Earlier this month the U.S. Department of Health & Human services released the new HIPAA megarule that imposes new limitations on marketing. The new rule requires providers to obtain patient authorizations “for all treatment and healthcare operations communications where the covered entity receives financial remuneration for making the communications for a third party whose product or service is being marketed.” According to Fierce EHR “the authorization can’t be buried in the provider’s notice of privacy practices, and it must inform the patient that the physician is receiving a financial benefit for sharing the third party’s information with the patient.”
The goal of banner or pop-up ads is to promote the advertiser’s products to physicians with the expectation that they will prescribe, endorse or sell those products to patients. This is important because the targeted buyer is not the doctor; instead it is the patient. We believe this type of marketing is what the new HIPAA rule is addressing. If the physician sees the ad and then promotes the drug, product or service in the ad without patient authorization then there is a violation of HIPAA. Per the rule, the financial benefit can be direct or indirect. Since the ads are assisting in the sponsorship of the free EHR then the physician incurs a financial benefit.

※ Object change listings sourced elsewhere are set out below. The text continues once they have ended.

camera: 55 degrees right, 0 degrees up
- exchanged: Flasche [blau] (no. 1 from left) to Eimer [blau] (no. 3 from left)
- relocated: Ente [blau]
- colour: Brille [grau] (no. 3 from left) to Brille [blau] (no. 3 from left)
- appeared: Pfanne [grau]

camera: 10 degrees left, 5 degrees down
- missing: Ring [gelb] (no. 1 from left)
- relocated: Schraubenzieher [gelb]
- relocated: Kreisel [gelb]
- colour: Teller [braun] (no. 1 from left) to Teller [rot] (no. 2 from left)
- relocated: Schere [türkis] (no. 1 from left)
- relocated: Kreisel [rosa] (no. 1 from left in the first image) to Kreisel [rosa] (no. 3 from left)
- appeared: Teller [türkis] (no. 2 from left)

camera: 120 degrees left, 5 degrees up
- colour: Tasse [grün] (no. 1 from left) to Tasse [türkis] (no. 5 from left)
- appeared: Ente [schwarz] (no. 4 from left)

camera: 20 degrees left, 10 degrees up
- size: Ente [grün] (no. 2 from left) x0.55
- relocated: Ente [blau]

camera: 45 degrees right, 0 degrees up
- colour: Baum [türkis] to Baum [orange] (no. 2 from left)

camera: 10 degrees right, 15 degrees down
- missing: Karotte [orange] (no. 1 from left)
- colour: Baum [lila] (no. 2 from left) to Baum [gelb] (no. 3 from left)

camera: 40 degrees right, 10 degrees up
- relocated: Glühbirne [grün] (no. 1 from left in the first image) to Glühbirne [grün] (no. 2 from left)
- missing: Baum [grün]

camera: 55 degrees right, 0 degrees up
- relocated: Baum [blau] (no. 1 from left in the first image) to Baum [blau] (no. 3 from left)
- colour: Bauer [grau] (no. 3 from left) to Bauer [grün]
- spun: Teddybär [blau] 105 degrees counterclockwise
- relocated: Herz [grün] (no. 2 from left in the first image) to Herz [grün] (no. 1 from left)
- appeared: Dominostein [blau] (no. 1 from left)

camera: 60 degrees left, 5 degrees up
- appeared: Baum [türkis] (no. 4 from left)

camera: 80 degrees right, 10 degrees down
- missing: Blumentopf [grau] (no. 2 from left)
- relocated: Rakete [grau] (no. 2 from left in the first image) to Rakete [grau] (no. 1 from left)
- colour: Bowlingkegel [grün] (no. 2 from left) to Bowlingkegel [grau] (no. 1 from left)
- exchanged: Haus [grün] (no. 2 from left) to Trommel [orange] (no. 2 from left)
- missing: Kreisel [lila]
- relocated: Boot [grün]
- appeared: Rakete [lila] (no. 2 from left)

In our last blog on this topic we explained the Catch-22 of free EHRs and this new law just reinforces the no-win dilemma, “heads I win, tails you lose”. If you recommend the product or service you may be breaking the HIPAA law, if you don’t then the advertisers won’t continue sponsorship and your EHR vendor will no longer be able to offer the software for free. The funny thing is that viewing advertising is like the old trick your friends used to play; they would say, “Don’t think of Pink Elephants” and of course that’s all you could think of once the impression was verbalized. Those ads are like Pink Elephants – subliminally impacting physician decisions, it will be hard for doctors to deny they were influenced.
What we said in our last blog still holds true.
In the exam room the doctor’s attention should be focused exclusively on the patient. Frankly, I don’t want to seek medical advice from a physician that is distracted from my care by anything or anyone, especially when I am one-on-one with my doctor in the exam room.
The big question: How do I move advertisements that are blocking the screen? Well…
There is no free lunch. “Free” EHRs are not free; in fact, they are expensive. They require a costly ethical and now a legal compromise, is that risk really worth a couple of hundred bucks a month?